++++ DATA SHOWN ++++

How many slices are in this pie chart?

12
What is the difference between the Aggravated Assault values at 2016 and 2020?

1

++++
++++ DATA SHOWN ++++

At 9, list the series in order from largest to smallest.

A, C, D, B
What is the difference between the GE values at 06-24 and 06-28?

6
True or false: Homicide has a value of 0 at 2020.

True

++++

INSTRUCTION: Extract each line of the material above that contains the string "True", and copy every such line in full.

SOLUTION TO THE PROBLEM:
True or false: Homicide has a value of 0 at 2020.
True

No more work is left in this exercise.